The Raincoats – s/t

Rough Trade 1979
Frauen waren in der Unterhaltungsmusik lange Zeit auf eine einzige Rolle beschränkt: Songs von männlichen Songschreibern zu singen und im Idealfall dazu noch gut auszusehen. Manche wie Nina Simone oder Aretha Franklin schafften es mit der Zeit, ihre eigene starke Persönlichkeit in die Entwicklung ihrer Karriere einzubringen. Mit dem Folk der 60er Jahre kamen Frontfrauen wie Joan Baez oder Joni Mitchell dazu, die akustische Gitarre zu ihren eigenen Songs spielten.
Erste reine Frauenbands in den 70ern wie die Runaways oder Girlschool waren noch Produkte der Marketingüberlegungen ihrer Manager. Parallele Einzelerscheinungen wie Suzi Quatro und Patti Smith ermutigten dann im Punk der späten 70er-Jahre erstmals Frauen zu einer breiteren Rolle in der Rockmusik. Siouxsie führte ihre Banshees und schrieb die meisten Texte, Lora Logic spielte bei X-Ray-Spex ein verhaltensauffälliges Saxofon und Gaye Advert definierte an ihrem Bass Coolness im Punk neu.
Mit den Slits bildete sich sogar die erste reine Frauenband in der Rockmusik, die keinem Marketingkalkül entsprungen war. Drummerin Palmolive verließ die Slits bald, dockte aber bei einem ähnlichen Projekt an. Zwei Kunststudentinnen, die in einem besetzten Haus lebten, beschlossen, es ein wenig mit Musik zu versuchen. Aus der Hausbesetzerszene nahmen sie die gelebte Gleichberechtigung mit: Alle Bandmitglieder sollten später auf der Bühne nebeneinander spielen, es gab keine Frontfrau. Sonst brachten sie nichts mit außer Enthusiasmus und eine gemeinsame Liebe für Velvet Underground.
Gina Birch, eine der beiden, sagte später: „When you don´t know what you are doing, you have to be inventive.We made sounds that were our own.“ Und so klingt die Musik der Raincoats stark nach der Do-It-Yourself-Haltung des Punk, aber musikalisch fließen ebenso Folk und Dub ein oder spielt Violinistin Vicky Aspinall eine Geige, die phasenweise stark an John Cales Viola-Spiel bei Velvet Underground erinnert
Die ersten Textzeilen der Raincoats lauten: „It makes no difference, night or day, no one teaches you how to live“. Und so bringen sie es sich einfach selbst bei. Alles rumpelt und scheppert ein wenig, entzieht sich manchmal den gewohnten Songstrukturen, entwickelt aber einen ungeheuren Charme. Selbst das einzige Cover des Albums, „Lola“ von den Kinks, klingt mehr nach den Raincoats als nach Ray Davies.

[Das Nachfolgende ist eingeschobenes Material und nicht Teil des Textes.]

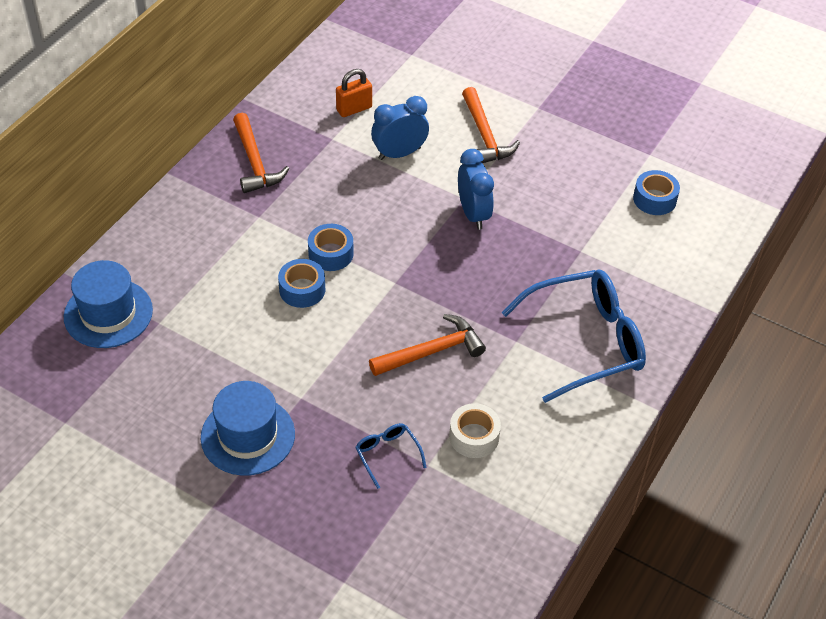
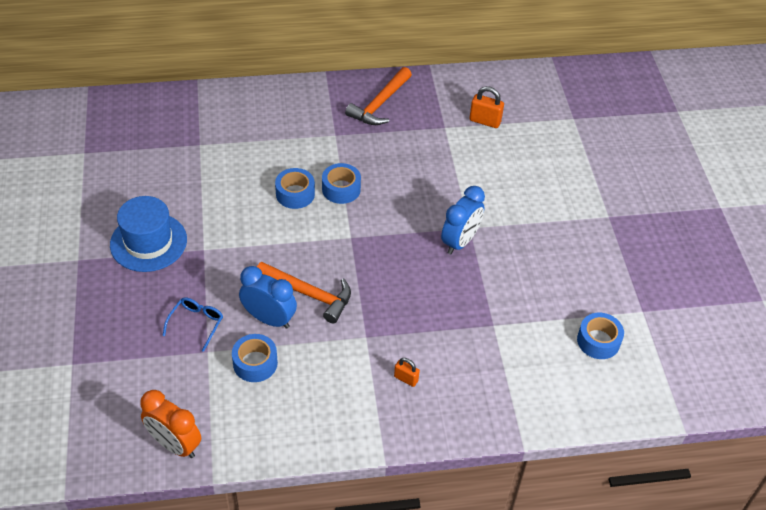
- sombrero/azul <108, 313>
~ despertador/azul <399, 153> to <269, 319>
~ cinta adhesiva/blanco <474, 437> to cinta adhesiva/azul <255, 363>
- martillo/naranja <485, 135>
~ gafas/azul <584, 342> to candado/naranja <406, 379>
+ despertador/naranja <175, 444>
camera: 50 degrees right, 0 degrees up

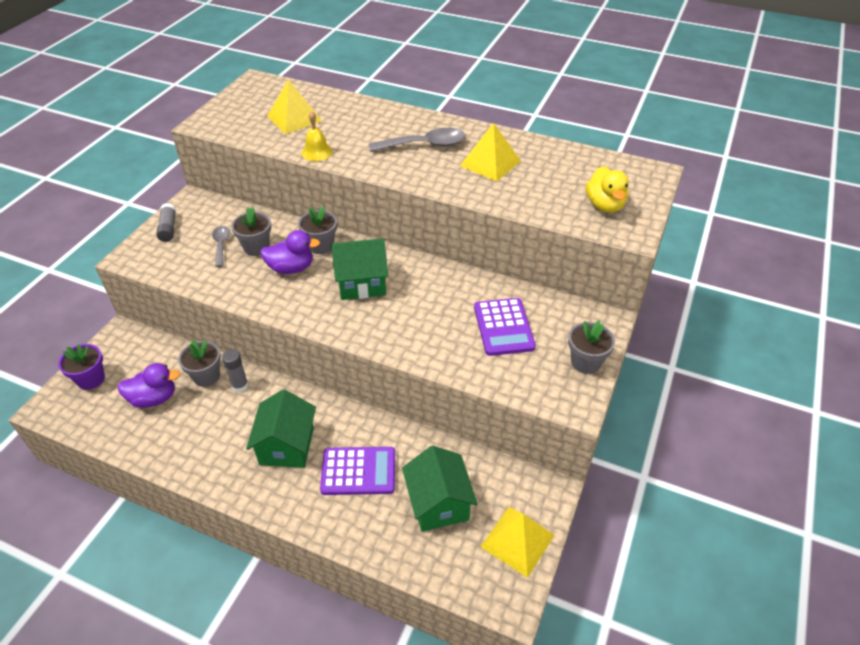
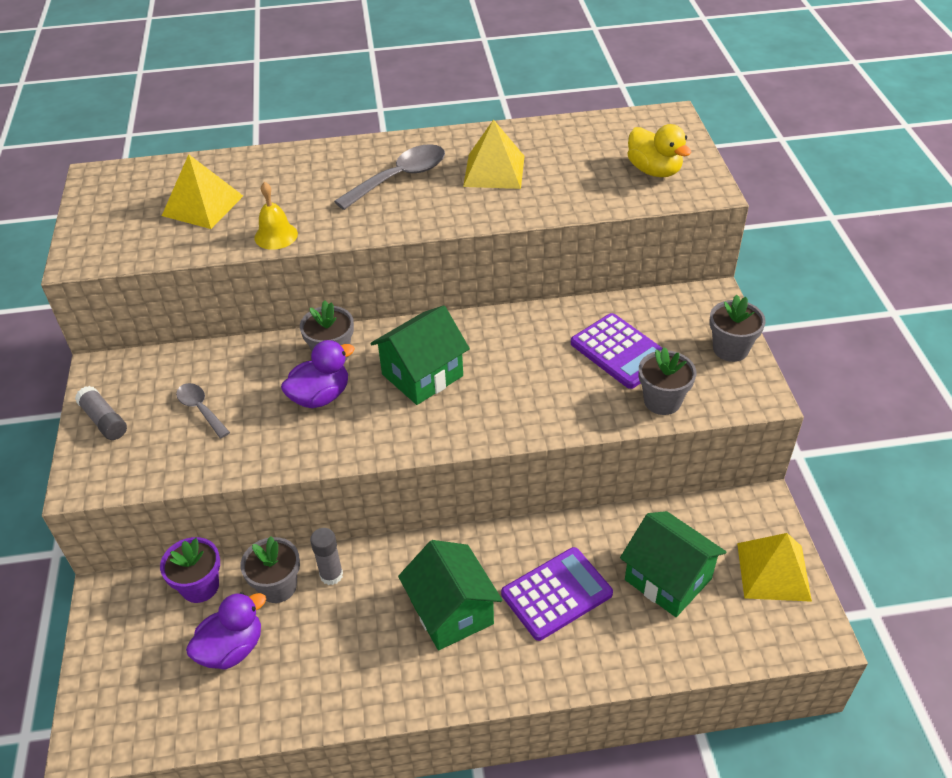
~ maceta/morado <91, 379> to <200, 586>
~ maceta/gris <256, 247> to <662, 401>
camera: 30 degrees left, 0 degrees up

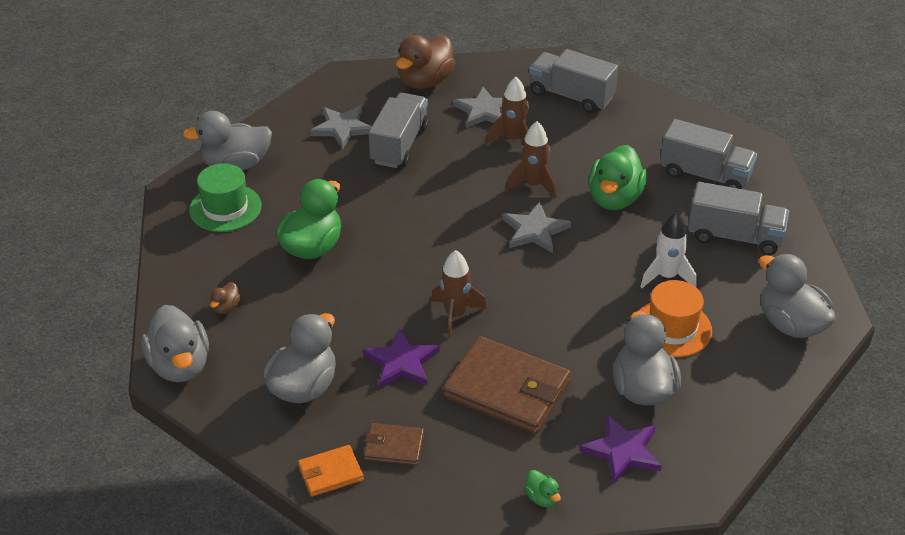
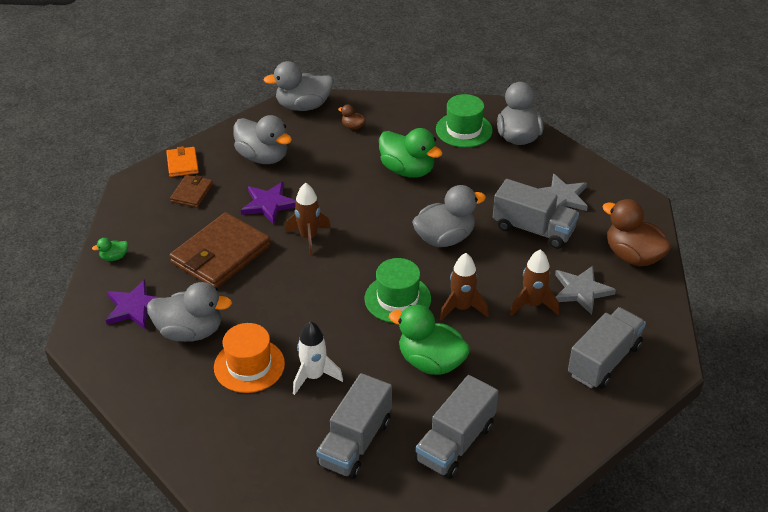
~ estrella/gris <535, 230> to sombrero/verde <397, 299>
~ pato/gris <790, 324> to <445, 238>
camera: 100 degrees right, 0 degrees up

Die besten Songs sind vermutlich die ersten beiden, die sie bereits als EP veröffentlicht hatten: „Fairytale in the Supermarket“ und „In Love“. Aspinalls Geige lässt Splitterbomben wie 13 Jahre vorher Cales Viola fallen, Palmolive trommelt sich in Trance und die gebürtige Portugiesin Ana da Silva schrammelt an ihrer Gitarre herum, als gäbe es kein Morgen mehr.
„Fairytale“ fehlte in der ersten Edition des Albums, im 93er-Re-Issue wurde es aber verständlicherweise aufgenommen. Die Liner Notes schrieb damals ein gewisser Kurt Cobain. Unter anderem teilt er den Käufern mit „I really don´t know anything about The Raincoats except that they recorded some music that have affected me so much… They are playing their music for themselves.“ Letzteres ist wohl trotz dieses berühmten Fans ein Hauptgrund, warum sie beide Kriterien für diesen Blog erfüllen: Unentdeckt und Meisterwerk.